DF: I know that Bookham Library was there which is now the vehicle testing station. Offices where my younger sister works there as a secretary and her son is working there as well. That was the original library. I used to cycle up to get the Sunday papers. From Childs Hall Road up to the top of The Lorne, across the main road and what has been the greengrocers. The corner shop. That was a newsagents.

Youth activities

Youth activities

The council estate was there, Overton Way. That was in the 1960s I used to cycle up there of course. I knew a lot of people. I joined the local boys club. My father knew some of his customers on the Sole Farm-Middle Mead estate behind us. Ken Vincent was a customer of my dad’s and he was leader of the boys club which was originated on a Friday night up at the Howard of Effingham School. Starting at seven o’clock there was a queue up on the steps waiting for Ken and the helpers to come along. We used the gymnasium for five a side football, gymnastics.

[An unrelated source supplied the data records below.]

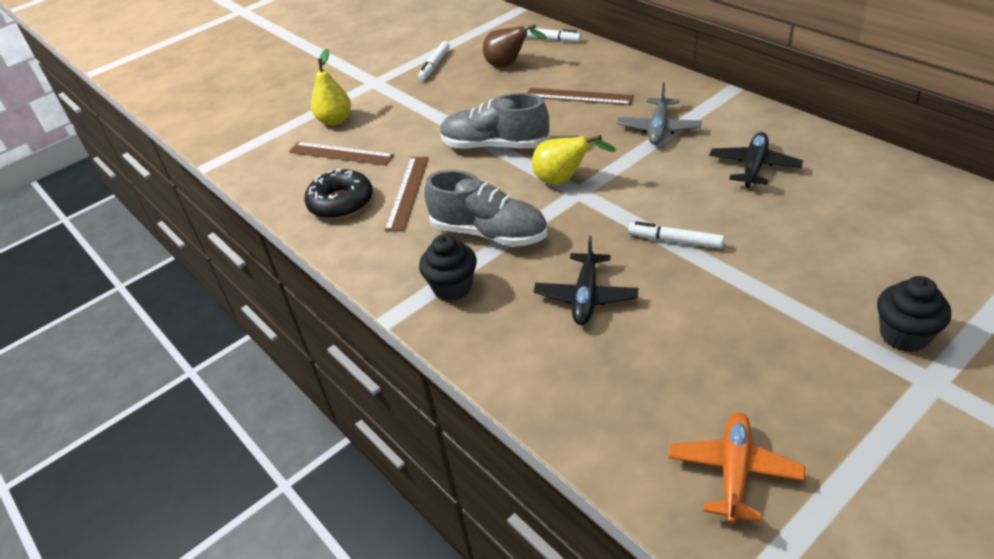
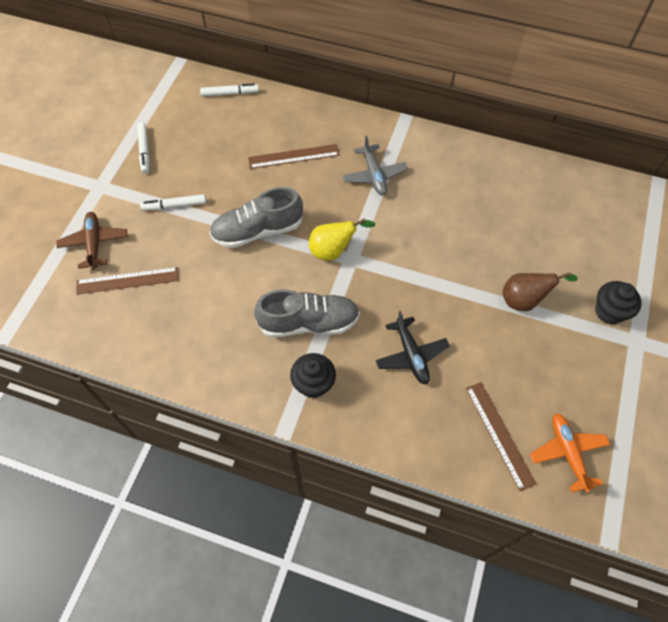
camera: 35 degrees left, 20 degrees up
black donut [304,168,373,219] -> none
yellow pear [311,49,351,126] -> brown plane [57,212,128,270]
brown ruler [385,157,429,231] -> brown ruler moved to [466,382,536,491]
brown pear [483,25,547,67] -> brown pear moved to [503,272,578,311]
white marker [628,221,724,249] -> white marker moved to [140,194,206,211]
black plane [709,132,803,188] -> none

My father encouraged me to get started at 14 or 15 years old. I went out with some of the lads from the local estate. That used to be just Friday nights at that time. He used to run the local football. I couldn’t join the football club because I used to work on Saturdays but he used to run the Bookham Blues. Some money was raised and the Bookham Boys Club which is the community centre up the Dorking Road behind the tennis courts. That was quite a few evenings a week. We had darts matches and snooker matches or billiards matches with other boys clubs and youth clubs in the area.

Orienteering was initiated. We used to travel around doing orienteering on Sundays with the club. Ken Vincent did a marvellous job. He and his wife who lived in Sole Farm – Middle Mead  – did a great job keeping that going. There were one or two helpers. Derek Pink who still lives down on the Edenside estate, he was one of the helpers and one or two others, local fellows. That was a great time and I stayed with the Bookham Boys Club until 1969-71. Then life changes and I joined other clubs.

Industrial estate

Industrial estate

TM: Do you remember an industrial estate?

DF: Wildt, Mellor and Bromley. [Manufacturer of hosiery, knitted fabric and knitting machines. Founded 1884. Part of Sears Holdings from 1956. Won Queen’s Award for export in 1973.] I can remember right up to the early 1970s, well before it was demolished. The amount of coaches on a Friday night bringing the workers home past the shop. Eventually that was sold as development and Photo-Me took it over. I did know the managing director there, he was a customer of ours. He lived in Bookham. He and his wife. That was a very busy factory. There was another industrial factory down Little Bookham Street just past Weale’s on the way to the station. I think there is a residential development there now.